> **DIRECTIONS**
a) In the free-cable story, what did the narrator connect to the cable hook-up coming out of the wall?
b) Please carry on the free-cable story from its final line.
*** Opening of EXCERPTED PASSAGE ***
When I was in college, my roommate and I were the very fortunate recipients of free cable. We had lived in the apartment for a few months before I had the notion to hook up my grandmother's old television to the little cable hook-up coming out the wall in the hopes it would act as an antenna. It worked. Oh, did it work. Free cable! We almost called to make sure we weren't being charged, but then realized that was just the Lord wanting us to turn ourselves in.
I'd never had cable before that moment. I didn't grow up in a house where cable was even available to be had. No no. My parents waited until I moved out of the house to get cable. They never did get call waiting. Something about the probability of them never receiving a single phone call stopped them from getting it. Like I would really have clicked over and told a friend of my parents' "You know...I'm on the other line talking to my friends about this girl who was talking about one of my friends and my friends are all like 'You can't talk about our friends and we're all like...well, you know...can I just have my dad call you back?" Yeah. That would've happened.
So needless to say, we were excited. Until...that fateful day when...I came across...Robert Stack and his fucking Unsolved Mysteries. For crap sake, put a warning on that stuff. Good God. I was so completely terrified. It was an episode about a little girl who would occasionally ask her mom if she could go outside and play with someone; someone who turned out to be a dead man who had lived in her house or something. He showed up at the door with a bloody hand. And then a mean ghost showed up. They moved. Yadda yadda. I'm sure that girl is a freaking MESS today.
I finally changed the channel and my roommate came in from class to find me curled up on the couch watching the television through the holes of a quilt.
"What are you doing?" she asked.
"Trying not to watch this show," I informed her.
"What's wrong with it?"
"It's scaring the shit out of me."
"So, change the channel."
"I did. But it's still there. When I'm watching Young and the Restless it's still there. Just because I changed the channel doesn't mean it's gone away. It's there."
"I have to know what happens."
*** Close of EXCERPTED PASSAGE ***
*** Opening of SOURCE INFORMATION ***
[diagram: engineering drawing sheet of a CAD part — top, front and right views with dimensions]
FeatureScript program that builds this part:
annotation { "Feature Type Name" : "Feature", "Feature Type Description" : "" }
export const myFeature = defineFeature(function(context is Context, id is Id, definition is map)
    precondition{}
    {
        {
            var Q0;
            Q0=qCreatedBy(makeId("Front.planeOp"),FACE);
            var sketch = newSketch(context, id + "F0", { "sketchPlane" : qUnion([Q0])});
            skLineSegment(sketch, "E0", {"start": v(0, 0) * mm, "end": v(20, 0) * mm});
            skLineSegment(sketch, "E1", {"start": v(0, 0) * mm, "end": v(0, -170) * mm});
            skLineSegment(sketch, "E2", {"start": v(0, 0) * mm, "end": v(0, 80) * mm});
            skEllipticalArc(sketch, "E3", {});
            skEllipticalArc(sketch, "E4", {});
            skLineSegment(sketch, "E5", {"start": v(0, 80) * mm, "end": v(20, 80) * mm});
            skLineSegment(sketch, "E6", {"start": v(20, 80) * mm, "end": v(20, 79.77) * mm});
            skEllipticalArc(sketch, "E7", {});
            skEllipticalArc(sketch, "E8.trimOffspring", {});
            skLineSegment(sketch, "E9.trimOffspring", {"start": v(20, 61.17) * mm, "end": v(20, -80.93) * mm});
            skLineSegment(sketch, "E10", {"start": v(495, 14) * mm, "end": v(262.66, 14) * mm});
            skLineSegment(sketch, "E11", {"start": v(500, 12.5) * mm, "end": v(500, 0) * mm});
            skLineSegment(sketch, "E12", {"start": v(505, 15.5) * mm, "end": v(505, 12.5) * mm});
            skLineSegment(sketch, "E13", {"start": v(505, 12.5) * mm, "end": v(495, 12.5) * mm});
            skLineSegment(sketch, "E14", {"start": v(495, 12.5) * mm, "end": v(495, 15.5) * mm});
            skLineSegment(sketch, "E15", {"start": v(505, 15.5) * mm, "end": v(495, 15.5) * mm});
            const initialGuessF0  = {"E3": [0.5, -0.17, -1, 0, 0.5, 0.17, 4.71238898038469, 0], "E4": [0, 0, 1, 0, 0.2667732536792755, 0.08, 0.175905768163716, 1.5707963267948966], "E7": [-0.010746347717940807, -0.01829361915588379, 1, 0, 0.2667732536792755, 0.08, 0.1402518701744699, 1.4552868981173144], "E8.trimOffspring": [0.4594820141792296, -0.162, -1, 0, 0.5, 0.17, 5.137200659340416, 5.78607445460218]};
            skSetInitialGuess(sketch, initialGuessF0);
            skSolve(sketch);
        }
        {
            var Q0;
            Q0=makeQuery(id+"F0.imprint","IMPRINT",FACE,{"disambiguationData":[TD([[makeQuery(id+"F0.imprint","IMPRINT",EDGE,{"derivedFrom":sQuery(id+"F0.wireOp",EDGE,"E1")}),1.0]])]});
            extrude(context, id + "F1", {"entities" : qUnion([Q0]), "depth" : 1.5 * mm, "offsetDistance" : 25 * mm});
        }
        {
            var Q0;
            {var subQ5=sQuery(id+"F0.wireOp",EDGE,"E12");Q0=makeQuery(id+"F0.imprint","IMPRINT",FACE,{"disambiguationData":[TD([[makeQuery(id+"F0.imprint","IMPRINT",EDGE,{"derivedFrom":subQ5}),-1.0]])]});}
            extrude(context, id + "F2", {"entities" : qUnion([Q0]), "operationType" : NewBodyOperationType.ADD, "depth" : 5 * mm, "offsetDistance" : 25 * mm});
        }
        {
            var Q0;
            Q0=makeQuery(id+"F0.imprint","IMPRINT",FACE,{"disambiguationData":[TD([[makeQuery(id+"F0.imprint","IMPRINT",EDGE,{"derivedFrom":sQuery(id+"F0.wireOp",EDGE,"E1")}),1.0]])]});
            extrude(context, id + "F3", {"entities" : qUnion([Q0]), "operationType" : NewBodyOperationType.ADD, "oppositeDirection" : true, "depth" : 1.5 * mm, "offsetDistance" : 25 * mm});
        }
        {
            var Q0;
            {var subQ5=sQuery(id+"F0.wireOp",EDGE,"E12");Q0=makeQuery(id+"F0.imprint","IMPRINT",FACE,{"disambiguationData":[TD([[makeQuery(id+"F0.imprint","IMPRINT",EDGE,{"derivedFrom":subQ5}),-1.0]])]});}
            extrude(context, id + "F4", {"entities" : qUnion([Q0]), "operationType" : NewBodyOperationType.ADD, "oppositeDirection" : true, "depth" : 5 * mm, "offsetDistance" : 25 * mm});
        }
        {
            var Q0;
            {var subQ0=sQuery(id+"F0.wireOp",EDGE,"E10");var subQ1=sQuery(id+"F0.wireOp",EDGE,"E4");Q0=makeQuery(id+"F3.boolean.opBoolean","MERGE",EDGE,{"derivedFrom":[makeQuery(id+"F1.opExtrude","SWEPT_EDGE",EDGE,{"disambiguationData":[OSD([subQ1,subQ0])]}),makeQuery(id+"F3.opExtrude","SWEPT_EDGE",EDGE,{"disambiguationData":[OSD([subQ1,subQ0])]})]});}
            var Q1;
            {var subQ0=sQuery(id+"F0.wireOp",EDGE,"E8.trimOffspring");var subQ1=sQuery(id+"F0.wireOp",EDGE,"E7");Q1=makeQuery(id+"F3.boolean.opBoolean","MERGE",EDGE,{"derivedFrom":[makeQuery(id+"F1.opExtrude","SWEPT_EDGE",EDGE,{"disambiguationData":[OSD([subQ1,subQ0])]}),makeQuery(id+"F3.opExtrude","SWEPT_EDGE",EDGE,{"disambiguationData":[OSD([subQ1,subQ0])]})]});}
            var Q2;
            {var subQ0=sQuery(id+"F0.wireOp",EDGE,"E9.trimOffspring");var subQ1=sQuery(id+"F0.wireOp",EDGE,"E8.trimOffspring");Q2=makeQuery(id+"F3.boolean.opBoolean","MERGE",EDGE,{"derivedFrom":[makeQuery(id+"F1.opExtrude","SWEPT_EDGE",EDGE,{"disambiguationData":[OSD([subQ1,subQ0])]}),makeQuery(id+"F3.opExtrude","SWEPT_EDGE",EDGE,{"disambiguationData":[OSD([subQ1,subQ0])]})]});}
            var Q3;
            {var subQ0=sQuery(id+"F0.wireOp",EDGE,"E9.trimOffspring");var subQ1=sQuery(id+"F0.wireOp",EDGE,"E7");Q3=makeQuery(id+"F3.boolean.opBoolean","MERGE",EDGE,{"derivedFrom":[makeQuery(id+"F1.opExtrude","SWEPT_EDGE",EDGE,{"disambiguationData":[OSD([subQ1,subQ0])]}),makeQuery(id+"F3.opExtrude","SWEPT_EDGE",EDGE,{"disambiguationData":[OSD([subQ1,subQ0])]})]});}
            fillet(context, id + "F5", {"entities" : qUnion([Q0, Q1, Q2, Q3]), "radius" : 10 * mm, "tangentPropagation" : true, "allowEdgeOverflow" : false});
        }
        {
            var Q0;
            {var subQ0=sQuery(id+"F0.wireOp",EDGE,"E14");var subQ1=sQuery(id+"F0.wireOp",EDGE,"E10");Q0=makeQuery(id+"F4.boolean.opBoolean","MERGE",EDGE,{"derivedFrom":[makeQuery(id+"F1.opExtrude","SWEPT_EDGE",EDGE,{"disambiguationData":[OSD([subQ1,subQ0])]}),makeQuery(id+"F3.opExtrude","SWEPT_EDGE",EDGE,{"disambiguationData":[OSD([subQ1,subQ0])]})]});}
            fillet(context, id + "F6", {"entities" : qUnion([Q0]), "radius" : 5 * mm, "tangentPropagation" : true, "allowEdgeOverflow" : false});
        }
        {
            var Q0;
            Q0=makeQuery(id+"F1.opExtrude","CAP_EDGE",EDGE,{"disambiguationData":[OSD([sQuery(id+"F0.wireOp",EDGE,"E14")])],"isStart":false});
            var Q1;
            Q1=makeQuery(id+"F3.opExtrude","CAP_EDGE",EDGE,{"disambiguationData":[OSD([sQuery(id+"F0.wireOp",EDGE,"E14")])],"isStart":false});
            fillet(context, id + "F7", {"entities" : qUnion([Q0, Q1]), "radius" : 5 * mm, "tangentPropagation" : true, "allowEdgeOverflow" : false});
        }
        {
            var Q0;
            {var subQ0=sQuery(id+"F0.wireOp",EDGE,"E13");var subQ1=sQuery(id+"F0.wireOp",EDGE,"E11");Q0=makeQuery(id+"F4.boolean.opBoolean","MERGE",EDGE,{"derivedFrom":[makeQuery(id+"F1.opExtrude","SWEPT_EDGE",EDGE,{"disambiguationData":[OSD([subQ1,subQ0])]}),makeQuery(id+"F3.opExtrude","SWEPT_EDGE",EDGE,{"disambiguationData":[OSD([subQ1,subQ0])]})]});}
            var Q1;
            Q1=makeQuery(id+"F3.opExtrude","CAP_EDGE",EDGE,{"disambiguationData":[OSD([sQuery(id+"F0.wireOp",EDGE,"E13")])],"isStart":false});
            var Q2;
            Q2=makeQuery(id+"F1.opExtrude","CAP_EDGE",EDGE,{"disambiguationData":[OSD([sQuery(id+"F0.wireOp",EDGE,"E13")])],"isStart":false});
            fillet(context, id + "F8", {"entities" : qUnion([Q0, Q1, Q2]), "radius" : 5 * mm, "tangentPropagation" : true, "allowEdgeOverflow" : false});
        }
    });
*** Close of SOURCE INFORMATION ***
> **RESULTS OF THE EXERCISE**
a) The narrator's grandmother's old television.

b)
Well, The Sixth Sense is on right now. I saw this in the theater with a guy I knew from the bakery where I worked during massage therapy school. I ruined the movie for everyone around me fifteen minutes into it. "He's dead. No one else is talking to him and he's got the same outfit on." People were...pissed. And even though I figured it out straightaway, I couldn't sleep for a month. I had to call my date and have him walk up to my place and sleep on my couch. That's how afraid I was. Sadly, I'm letting this show air right now in my home. Even though I've seen it, it's on regular television, there are commercials and a lot of the stuff has been cut out I still cannot look at the screen half the time.
I have laundry to do tomorrow. It's in the basement of my building. My building is haunted. Everyone who lives here/has lived here confirmed it. In our basement is a closed off tunnel to the Underground Railroad. The inspiration for The Great Gatsby lived here. It's a beautiful creepy building. Every time I'm down there doing laundry I can feel someone staring at me. And when you run up the stairs, it sounds like someone is running after you. Fright. En. Ning.
I hope to one day get over my fear of basements and the dark. My dad used to say, to family (hopefully not to his friends) "If we didn't keep some toilet paper upstairs, she'd just go without." My babysitters' children used to scare the crap out of me when I was a kid and tell me that The Boogeyman was wherever we weren't so they didn't have to chase me. I want to be strong and brave for the baby girl. I certainly don't want her to come into my room one night saying, "There's something under my bed," to which I would reply, "Yeah, I know. I don't know what the hell you're doing in there by yourself."